As a side note, the study also says that short afternoon naps increased productivity.




Because of a combination of health, family, and time zone issues, I sleep approximately 5 hours a night (6 or 7 on weekends, if I'm lucky). I also have a complex work environment where the ability to think quickly, have excellent recall, and make quick decisions is paramount (I manage two dev teams working on two very different code bases, facing very different challenges). The people I work with are often "the smartest person in the room" and notice slips and mistakes.

Anyway, I get by through a combination of sneaking naps, trying not to sabotage myself by eating/living poorly, and catching up when I can.

I suspect the people in this study do the same. They probably doze when on public transportation, or trying to get the kids to sleep, you'll lay down with them and sleep a little. These stolen moments add up. Also, learning to recognize the signs of mental fatigue - if you can't get rest, then, you have to slow down and double check everything, not get irritable, and defer major decisions.


I'm...extremely skeptical a generic "data entry job" is "high cognitive demand".

I can write new applications (atrociously) on basically no sleep, so I'm pretty skeptical "sit at this desk and enter these things" swings one way or the other (or even has much of an ability to quality check - at least the compiler will yell at me when I'm egregiously wrong).

I'd be far more interested if these people could be trusted to run heavy machinery on that schedule, or engage in a creative or hands on task like carpentry or welding.
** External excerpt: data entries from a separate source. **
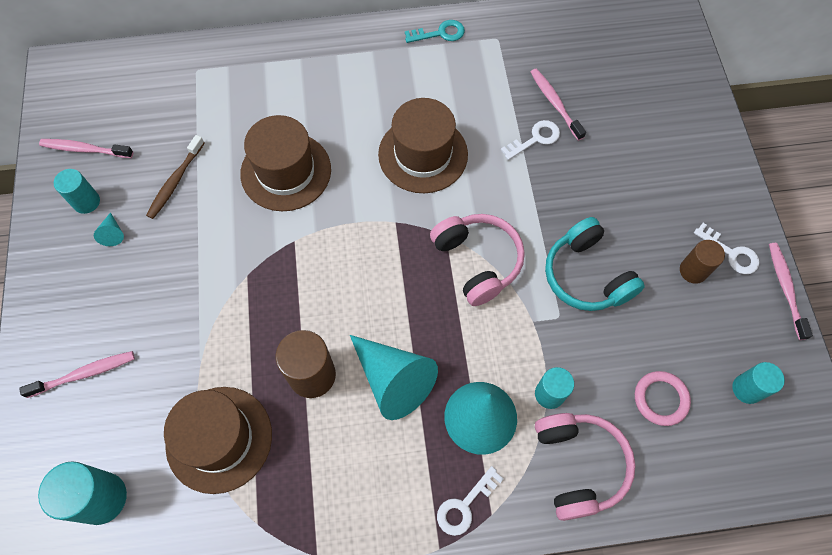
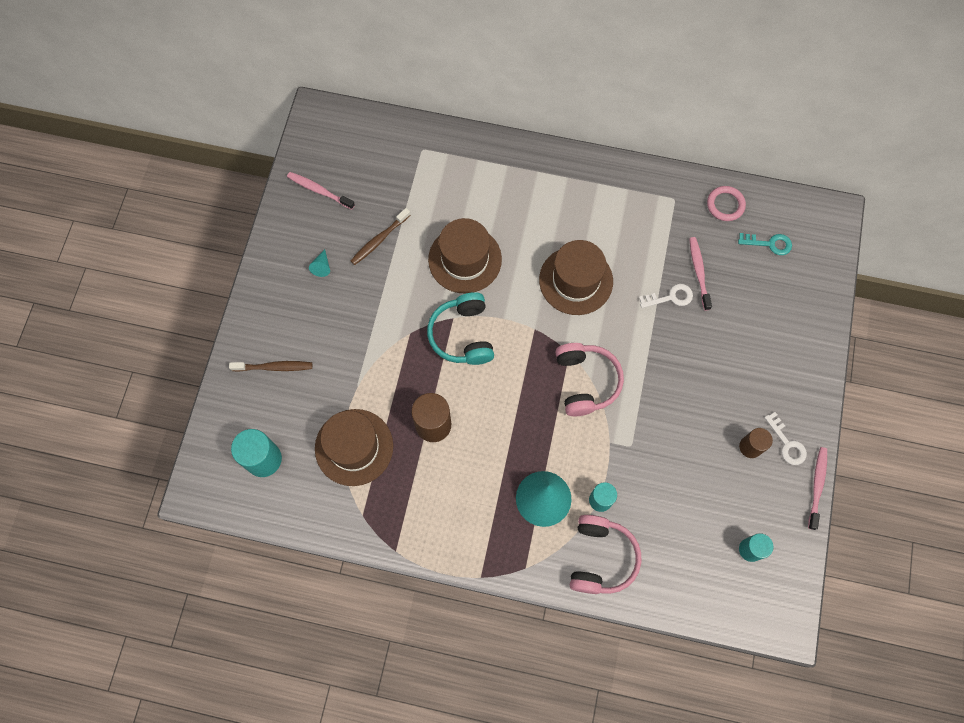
camera: 20 degrees right, 5 degrees up
pink toothbrush [19,351,135,398] -> brown toothbrush [229,361,312,372]
turquoise cylinder [54,169,100,214] -> none
turquoise cone [350,335,438,420] -> none
turquoise key [405,20,465,43] -> turquoise key moved to [738,233,792,255]
white key [437,466,503,536] -> none
turquoise headphones [545,217,645,311] -> turquoise headphones moved to [427,292,494,365]
pink ring [635,371,691,426] -> pink ring moved to [707,186,746,221]

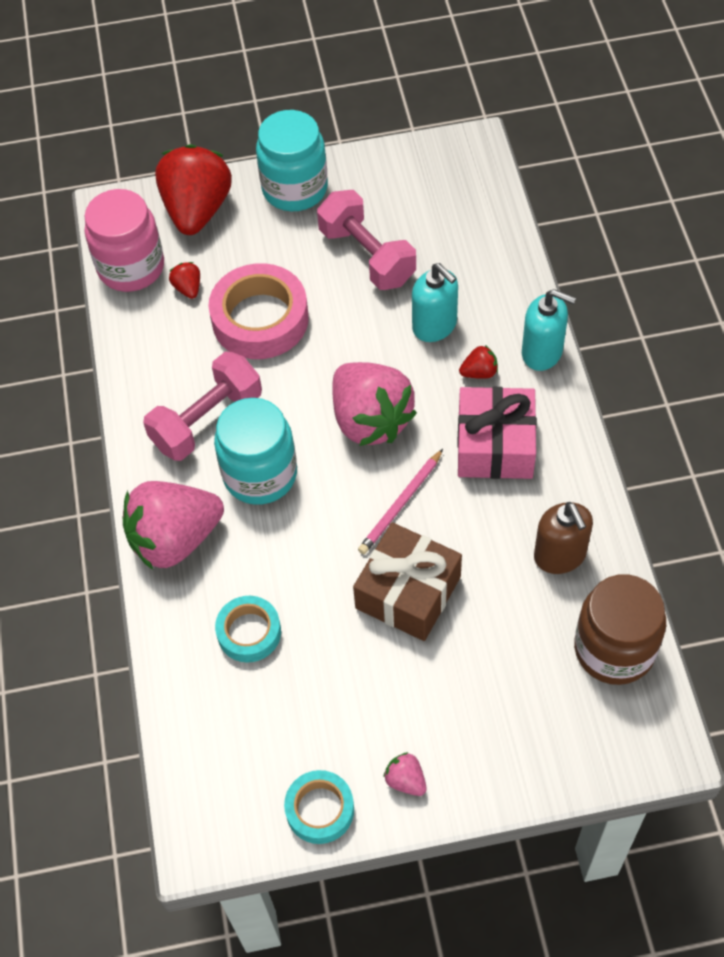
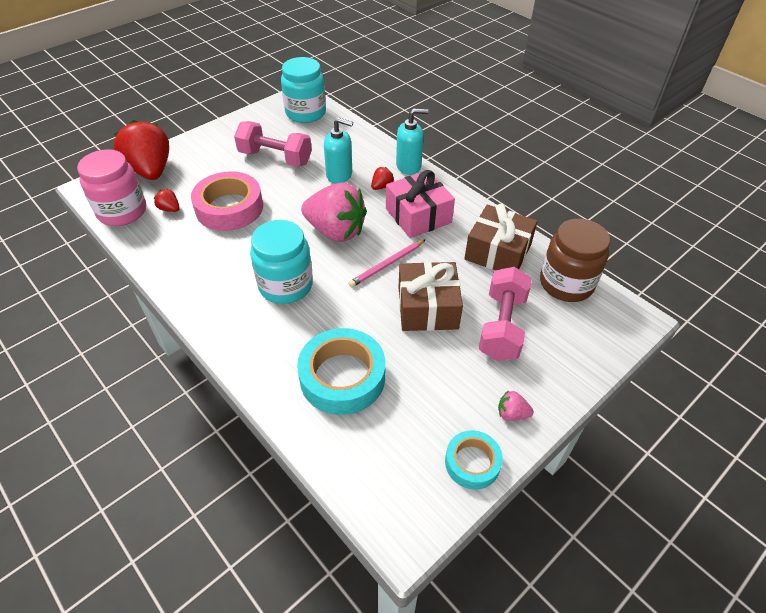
camera: 35 degrees left, 10 degrees down
pink strawberry [123,481,224,570] -> none
pink dumbbell [143,351,262,461] -> pink dumbbell moved to [479,267,532,361]
turquoise tape [215,596,281,662] -> turquoise tape [297,328,385,415], size x1.72
turquoise jar [256,110,328,211] -> turquoise jar moved to [281,57,326,123]
pink pencil [358,449,443,554] -> pink pencil turned 45 degrees clockwise [348,239,426,287]
brown soap dispenser [534,502,593,574] -> brown gift [465,203,538,270]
I suspect the results would be quite different.


I just got a good laugh out of the image of a study putting sleep deprived people in charge of heavy machinery for science.
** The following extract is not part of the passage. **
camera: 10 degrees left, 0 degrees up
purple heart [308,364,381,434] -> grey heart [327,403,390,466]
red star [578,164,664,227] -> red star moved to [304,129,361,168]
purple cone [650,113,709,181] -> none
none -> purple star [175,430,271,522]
They're called grad students :)


I'm...extremely skeptical a generic "data entry job" is "high cognitive demand".

Same here. While writing the GP comment, I considered using that exact example as something that I wouldn't expect to be heavily impacted by moderate sleep deprivation.


You're not "economically poor". If the economically poor had such creative jobs, our economy would work very differently.


I agree with the claim that they are sensitive to sleep deprivation, though.


Chennai's extremely hot. Having been there, intuitively I'd suspect a Spain-like siesta would work very well there and boost productivity.

The nights there are extremely warm too. I wonder if that's a factor in ensuring that 5.5 hours of sleep is no worse than 8?


I don't know how well it compares to a spanish siesta but the abstract ends with "In contrast, short afternoon naps at the workplace improved an overall index of outcomes by 0.12 standard deviations, with significant increases in productivity, psychological well-being, and cognition, but a decrease in work time."


*5.5 vs about 6. The study increased their sleep by 27 minutes, they were still under-slept by 2 hours.


AFAIK not anything below 8 hours qualifies as “under-sleeping”; instead, the need of sleep typically varies between 6 to 9 hours for healthy adults.


Which averages out to 7.5. So the average should have been in that range with outliners at 6 and 9


Wow. That should have been in the abstract. 452 adults hired for a one-month job intended to be sensitive to sleep deprivation sounds pretty robust.